[BioC] RE : create an new AnnotatedDataFrame

Thu Aug 9 15:52:58 CEST 2007

Hi Yad --

An AnnotatedDataFrame is a data frame, with additional information
about the columns of the data frame (such as a longer description of
the column name). The 'additional information about tthe columns' is
the 'varMetadata' (i.e., *Metadata* about the *var*iables in the data
frame).  The varMetadata is itself a data frame, and it must have a
column named 'labelDescription'.

You need to create an AnnotatedDataFrame for your feature
data. Suppose the 'MetaData' file is D:/MetaData.txt, then read the
data into a data.frame with something like

> featureDataFrame <- read.table("D:/MetaData",hheader=TRUE,
+ sep="",as.is=TRUE)

you might also have 'meta-data' about the columns in the
featureDataFrame, which you would arrange in another data.frame, but
this is not essential.

Then create an AnnotatedDataFrame

> featureData <- new("AnnotatedDataFrame", data=featureDataFrame)

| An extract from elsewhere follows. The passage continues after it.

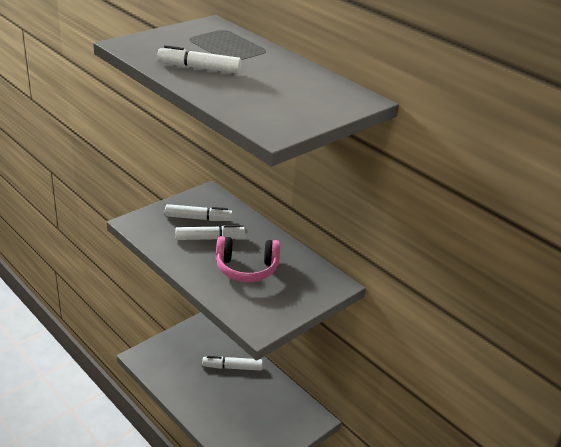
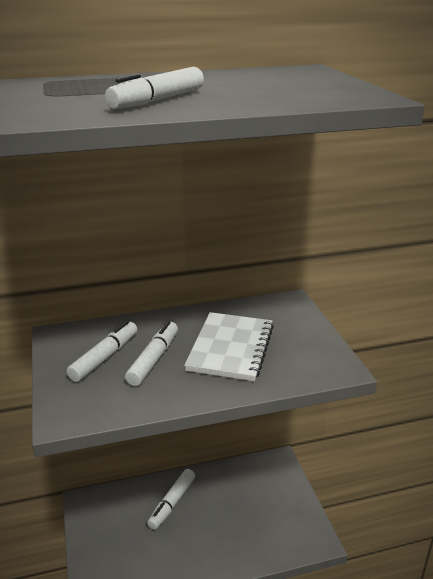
camera: 60 degrees left, 5 degrees down
pink headphones [216,236,280,282] -> white notebook [184,312,274,381]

and finally use this, along with the matrix of expression value, to
create an ExpressionSet

> es <- new("ExpressionSet", exprs=exprs, featureData=featureData)

If you had phenotype data as well, you could do the same steps

> phenoDataFile <- "D:/phenoData.txt"
> phenoDataFrame <- read.table(phenoDataFile,
+ header=TRUE,sep="",as.is=TRUE)
> phenoData <- new("AnnotatedDataFrame", data=phenoDataFrame)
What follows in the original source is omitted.